B. Motion to Convert to Chapter 7 or to Dismiss
The motion to dismiss was before the Bankruptcy Court at the time Judge Bason signed the Confirmation Order. Judge Bason is presumed to have considered the issue raised therein, even though the formal motion was not filed until after the confirmation hearing, and was still pending at the time the Confirmation Order was signed. The fact that Judge Bason signed the Confirmation Order with knowledge that the motion to dismiss was pending renders that motion moot.
III. Waiver
Manhattan's argument that Paragraph 3 of the Confirmation Order constitutes a waiver of its "right to monthly post-confirmation payments in accordance with the note and deed of trust" [Manhattan's Brief at 8] is not supported by this Court's reading of the Bankruptcy Court's Order as clarified by that Court's subsequent Opinion. Paragraph 3 of the Confirmation Order provides in pertinent part as follows:
If the Debtor becomes more than one month in default on regular monthly payments which are hereafter to be made by the Debtor directly to any secured creditor, that secured creditor shall promptly file a notice of such defaults in this Court, and send copies of such notice to the Debtor, the Debtor's attorney, and the Chapter 13 Trustee . . . . If the secured creditor fails to promptly file and serve a notice of the Debtor's post-confirmation defaults, the Court may treat the secured creditor's inaction as a waiver of its right.

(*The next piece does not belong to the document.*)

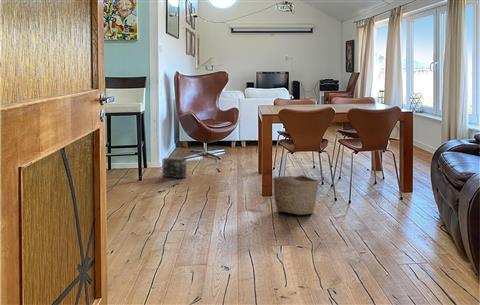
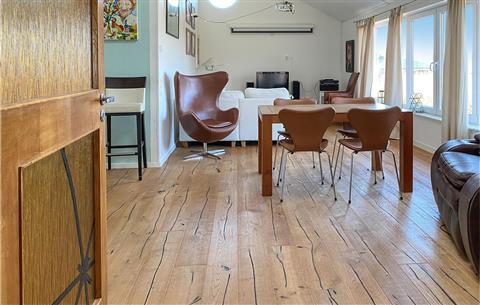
- box [162,157,187,179]
- basket [272,174,321,216]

(Emphasis added.) As used in Paragraph 3, "waiver" refers only to the creditor's right to move (under 11 U.S.C. § 362(d)) for relief from the automatic stay imposed by 11 U.S.C. § 362(a), and the creditor's right to move for dismissal or conversion to Chapter 7, pursuant to 11 U.S.C. § 1307(c). The Order requires simply that, before filing either of said motions as a prelude to foreclosure, the creditor must first seek payment by means of a modification of the Chapter 13 Plan as set out in Paragraph 3. "The waiver referred to in the Order is not intended to encompass a waiver of the right to payment." Id. In re Minick, Bankruptcy No. 85-00038, slip op. at 4 (Bankr. D.D.C. July 24, 1986) (emphasis added). It is well within the discretion of the Bankruptcy Court to craft a Confirmation Order for the benefit of all of the parties, without any disruption of the essential security protections due the creditor.
IV. Interest Rate
Finally, Manhattan argues that it is entitled to interest on the pre-petition arrears equal to the market rate of interest, rather than the 51/4 percent contract rate allowed by the Bankruptcy Court. The Bankruptcy Court based its decision on In Re: Colegrove, No. 84-3557, slip op. (6th Cir. Aug. 22, 1985). Colegrove concerned a Chapter 13 Plan, which did not originally provide for interest to be paid on arrearages. The Court remanded the case for interest on arrearages to be included in the Confirmation Order, concluding that
the most equitable rate to establish in this type of situation is the prevailing market rate of interest on similar types of secured loans at the time of allowance of the creditors claim and the confirmation of the plan in bankruptcy with a maximum limitation on such rate to be the underlying contract rate of interest.Id. at 8 (emphasis added). In the present case, the underlying contract rate of interest — 5 1/4 percent — was applied to the pre-petition arrearages, because the market rate exceeded this contract rate. The Court concludes that this was correct as a matter of law.
CONCLUSION
In summary, finding no error, the Court shall AFFIRM the Bankruptcy Court's Confirmation Order.